- From: Mark Nottingham <mnot@mnot.net>
- Date: Tue, 13 Nov 2007 16:14:01 +1100
- To: HTTP Working Group <ietf-http-wg@w3.org>
- Cc: "Roy T. Fielding" <fielding@gbiv.com>
Any other thoughts on this? It's a fairly substantial change. David B
suggested a few re-wordings, but I don't see agreement around those yet.
Personally -- there are a few editorial changes that I'd make, as the
proposal is a bit wordy;
- "in order to obtain a representation corresponding to the
response, be redirected again, or end with an error status" is
superfluous, as is "generally" and "by Cache-Control or Expires
header fields."
- "...transferred by the server over HTTP" seems clunky, as does
"follow-on", although I don't have any immediate suggestion for either.
Also, we seem to be implicitly dropping the note to implementers WRT
HTTP/1.0 support for 303. Are we confident that this is no longer a
problem?
Finally, 2616 makes it a SHOULD-level requirement that the Location
URI is a different URI. Are we dropping that explicitly? One easy fix
would be to change "The Location URI indicates a resource..." to "The
Location URI SHOULD indicate a different resource..."
Otherwise, it looks good to me. I've copied the original spec text
below for comparison.
On 14/07/2007, at 2:07 PM, Roy T. Fielding wrote:
>
> On Jul 13, 2007, at 1:38 AM, Julian Reschke wrote:
>> see discussion over at the W3C TAG mailing list (<http://
>> www.w3.org/mid/06EB9571-9EFE-42EF-833E-EB630D422227@gbiv.com>) and
>> <http://www.w3.org/Protocols/HTTP/1.1/rfc2616bis/draft-lafon-
>> rfc2616bis-latest.html#rfc.issue.cacheability-of-303>).
>
> My suggestion is to change the entire section to:
>
> ==============
> 10.3.4. 303 See Other
>
> The server directs the user agent to a different resource,
> indicated
> by a URI in the Location header field, that provides an indirect
> response to the original request. The user agent MAY perform a GET
> request on the URI in the Location field in order to obtain a
> representation corresponding to the response, be redirected again,
> or end with an error status. The Location URI is not a substitute
> reference for the originally requested resource.
>
> The 303 status is generally applicable to any HTTP method. It is
> primarily used to allow the output of a POST action to redirect
> the user agent to a selected resource, since doing so provides the
> information corresponding to the POST response in a form that
> can be separately identified, bookmarked, and cached independent
> of the original request.
>
> A 303 response to a GET request indicates that the requested
> resource does not have a representation of its own that can be
> transferred by the server over HTTP. The Location URI indicates a
> resource that is descriptive of the requested resource such that
> the follow-on representation may be useful without implying that
> that it adequately represents the previously requested resource.
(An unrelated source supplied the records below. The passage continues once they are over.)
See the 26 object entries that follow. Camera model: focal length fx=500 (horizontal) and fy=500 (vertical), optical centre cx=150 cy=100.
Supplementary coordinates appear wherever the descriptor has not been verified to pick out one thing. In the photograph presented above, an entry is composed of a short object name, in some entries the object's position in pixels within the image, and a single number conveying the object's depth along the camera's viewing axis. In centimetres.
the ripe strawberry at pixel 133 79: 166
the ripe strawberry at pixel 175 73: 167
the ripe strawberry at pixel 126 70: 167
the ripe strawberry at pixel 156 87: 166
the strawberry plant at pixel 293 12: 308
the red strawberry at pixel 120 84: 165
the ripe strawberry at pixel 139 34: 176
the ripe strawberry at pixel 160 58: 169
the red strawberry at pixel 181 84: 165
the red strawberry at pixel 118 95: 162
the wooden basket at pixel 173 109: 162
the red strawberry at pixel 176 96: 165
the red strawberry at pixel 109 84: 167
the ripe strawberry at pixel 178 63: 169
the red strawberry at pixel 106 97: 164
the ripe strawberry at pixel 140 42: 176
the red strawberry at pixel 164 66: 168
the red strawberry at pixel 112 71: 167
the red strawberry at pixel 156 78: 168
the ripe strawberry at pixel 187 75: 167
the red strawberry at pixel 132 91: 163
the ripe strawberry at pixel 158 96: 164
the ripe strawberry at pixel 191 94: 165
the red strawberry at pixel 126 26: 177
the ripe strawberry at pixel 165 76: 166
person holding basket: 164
> Note that answers to the questions of what can be represented, what
> representations are adequate, and what might be a useful
> description
> are outside the scope of HTTP and thus entirely determined by the
> resource owner(s).
>
> A 303 response SHOULD NOT be cached unless it is indicated as
> cacheable by Cache-Control or Expires header fields. Except for
> responses to a HEAD request, the entity of a 303 response SHOULD
> contain a short hypertext note with a hyperlink to the Location
> URI.
> ==============
>
Original text:
> 10.3.4 303 See Other
>
> The response to the request can be found under a different URI and
> SHOULD be retrieved using a GET method on that resource. This
> method exists primarily to allow the output of a POST-activated
> script to redirect the user agent to a selected resource. The new
> URI is not a substitute reference for the originally requested
> resource. The 303 response MUST NOT be cached, but the response to
> the second (redirected) request might be cacheable.
>
> The different URI SHOULD be given by the Location field in the
> response. Unless the request method was HEAD, the entity of the
> response SHOULD contain a short hypertext note with a hyperlink to
> the new URI(s).
>
> Note: Many pre-HTTP/1.1 user agents do not understand the 303
> status. When interoperability with such clients is a concern,
> the
> 302 status code may be used instead, since most user agents
> react
> to a 302 response as described here for 303.